The Houston Health Centre is planning renovations this summer as they reorganize into a Primary Care Home.
A Primary Care Home brings professionals from different fields together into one area, and they work as a team to address patient’s needs and complex issues.
Northern Health is renovating the front of the Houston Health Centre this summer, said Health Service Administrator Cormac Hikisch.
They are setting up an office for inter-professional care to the left of the main clinic entrance.
Recruited doctors will work out of that primary care office, where the mental health and addictions offices are now.
Hikisch says renovations will allow space for two doctors offices, two treatment rooms and a small waiting space.
The renovation is a summer project.
“My goal is in the next eight to twelve weeks, we actually start knocking some walls down,” Hikisch said.
Houston Health Centre Coordinator Sally Sullivan says they are already relocating offices.
“We are incorporating home support workers into our residential care unit so that their space can be part of the renovated area with the doctor’s clinic,” she said.
“We are also moving our home care nurse so that she is integrated with the urgent care area and the residential and respite areas.”
These changes follow a Houston Health Review conducted by Northern Health last year.
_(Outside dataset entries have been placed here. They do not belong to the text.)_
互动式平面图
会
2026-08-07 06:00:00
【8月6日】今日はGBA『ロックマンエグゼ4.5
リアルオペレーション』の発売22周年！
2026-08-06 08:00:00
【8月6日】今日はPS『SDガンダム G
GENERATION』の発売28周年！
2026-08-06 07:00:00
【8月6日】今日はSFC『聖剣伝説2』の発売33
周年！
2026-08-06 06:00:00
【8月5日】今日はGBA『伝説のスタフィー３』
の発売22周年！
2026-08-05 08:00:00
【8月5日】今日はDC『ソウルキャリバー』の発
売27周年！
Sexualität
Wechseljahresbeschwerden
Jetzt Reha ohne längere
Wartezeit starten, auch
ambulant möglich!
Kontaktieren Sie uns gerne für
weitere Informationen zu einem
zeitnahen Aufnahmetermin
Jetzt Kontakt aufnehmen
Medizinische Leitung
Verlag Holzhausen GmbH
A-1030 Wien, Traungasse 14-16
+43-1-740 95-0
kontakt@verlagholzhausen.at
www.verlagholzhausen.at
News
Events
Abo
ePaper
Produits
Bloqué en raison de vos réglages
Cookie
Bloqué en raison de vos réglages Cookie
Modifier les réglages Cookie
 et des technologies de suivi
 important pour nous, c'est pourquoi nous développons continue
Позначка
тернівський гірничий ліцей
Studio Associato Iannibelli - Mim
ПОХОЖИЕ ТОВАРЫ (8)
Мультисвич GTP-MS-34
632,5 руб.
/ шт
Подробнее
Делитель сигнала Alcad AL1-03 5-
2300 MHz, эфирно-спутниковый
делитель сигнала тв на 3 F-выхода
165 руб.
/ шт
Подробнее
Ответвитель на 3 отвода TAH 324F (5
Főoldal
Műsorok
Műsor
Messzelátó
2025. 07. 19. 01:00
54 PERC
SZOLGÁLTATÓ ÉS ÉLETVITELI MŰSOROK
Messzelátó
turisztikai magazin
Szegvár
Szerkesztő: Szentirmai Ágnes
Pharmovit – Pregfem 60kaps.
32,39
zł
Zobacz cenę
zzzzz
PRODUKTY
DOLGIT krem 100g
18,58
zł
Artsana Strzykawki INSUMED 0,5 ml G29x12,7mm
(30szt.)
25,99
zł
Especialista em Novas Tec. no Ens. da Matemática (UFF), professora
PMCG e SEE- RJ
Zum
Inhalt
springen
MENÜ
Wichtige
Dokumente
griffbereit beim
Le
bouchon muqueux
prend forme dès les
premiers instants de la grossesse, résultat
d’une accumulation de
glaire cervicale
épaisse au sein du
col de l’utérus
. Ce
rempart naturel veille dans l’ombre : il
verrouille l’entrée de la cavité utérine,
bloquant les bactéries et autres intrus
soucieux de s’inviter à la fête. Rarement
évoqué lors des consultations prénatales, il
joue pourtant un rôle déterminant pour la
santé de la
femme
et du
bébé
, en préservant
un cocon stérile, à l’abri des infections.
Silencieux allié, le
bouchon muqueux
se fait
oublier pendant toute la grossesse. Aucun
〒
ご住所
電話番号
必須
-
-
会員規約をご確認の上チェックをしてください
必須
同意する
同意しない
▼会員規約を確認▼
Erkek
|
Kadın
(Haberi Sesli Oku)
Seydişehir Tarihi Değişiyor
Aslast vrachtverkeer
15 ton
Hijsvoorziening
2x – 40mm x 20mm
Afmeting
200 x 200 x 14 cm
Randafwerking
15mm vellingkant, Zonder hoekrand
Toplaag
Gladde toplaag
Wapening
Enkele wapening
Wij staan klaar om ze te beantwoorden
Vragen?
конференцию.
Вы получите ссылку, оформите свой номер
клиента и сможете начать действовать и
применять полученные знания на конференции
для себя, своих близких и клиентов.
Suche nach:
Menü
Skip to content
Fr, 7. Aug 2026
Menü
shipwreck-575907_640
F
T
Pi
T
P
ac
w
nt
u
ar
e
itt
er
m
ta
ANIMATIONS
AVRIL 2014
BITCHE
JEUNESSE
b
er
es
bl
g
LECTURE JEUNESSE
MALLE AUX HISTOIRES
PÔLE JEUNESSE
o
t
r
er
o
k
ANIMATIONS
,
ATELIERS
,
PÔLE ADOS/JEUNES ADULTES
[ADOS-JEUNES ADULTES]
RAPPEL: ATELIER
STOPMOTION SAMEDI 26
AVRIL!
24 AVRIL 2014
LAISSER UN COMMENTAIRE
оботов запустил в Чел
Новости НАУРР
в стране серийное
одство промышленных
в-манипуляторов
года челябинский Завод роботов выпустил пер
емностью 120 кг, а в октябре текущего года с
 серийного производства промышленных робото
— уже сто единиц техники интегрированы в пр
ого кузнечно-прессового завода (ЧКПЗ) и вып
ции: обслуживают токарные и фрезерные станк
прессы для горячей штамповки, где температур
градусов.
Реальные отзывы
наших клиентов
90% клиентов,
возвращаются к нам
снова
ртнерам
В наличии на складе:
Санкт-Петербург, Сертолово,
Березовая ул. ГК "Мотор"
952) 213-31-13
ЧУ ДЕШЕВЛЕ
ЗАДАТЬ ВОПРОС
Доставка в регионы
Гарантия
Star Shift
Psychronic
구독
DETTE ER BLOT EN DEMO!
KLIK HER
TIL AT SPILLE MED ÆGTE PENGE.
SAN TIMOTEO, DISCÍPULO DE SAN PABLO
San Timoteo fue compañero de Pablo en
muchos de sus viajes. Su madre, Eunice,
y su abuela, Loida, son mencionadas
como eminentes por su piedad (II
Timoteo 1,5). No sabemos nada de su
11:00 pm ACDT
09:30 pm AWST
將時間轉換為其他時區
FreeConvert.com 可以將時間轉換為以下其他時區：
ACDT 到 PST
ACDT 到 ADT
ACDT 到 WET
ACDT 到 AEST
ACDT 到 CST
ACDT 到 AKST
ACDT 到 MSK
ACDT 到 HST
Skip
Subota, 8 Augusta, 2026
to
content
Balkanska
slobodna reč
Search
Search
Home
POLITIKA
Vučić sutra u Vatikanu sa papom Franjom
They released five recommendations last February about ways to improve Houston’s health services.
Among those recommendations, they advised the Houston Health Centre be changed into a Primary Care Home with an inter-professional care team.
Sullivan says the team includes urgent care and home care nurses, public and mental health, doctors.
Northern Health is also hiring a Care in the Right Place Coordinator to support the changes to integrated health services in Houston, Smithers and Hazelton.
NH Public Affairs Officer Jonathon Dyck says Sue Livingston will be the coordinator and will work full-time April 2015 to March 2016.
Northern Health is moving towards a primary care home model in all communities, said Doctor Geoff Appleton, Northwest Medical Director.
“This type of change will appeal to new graduates,” he said.
“I’m hoping that this move will be very positive for recruitment.”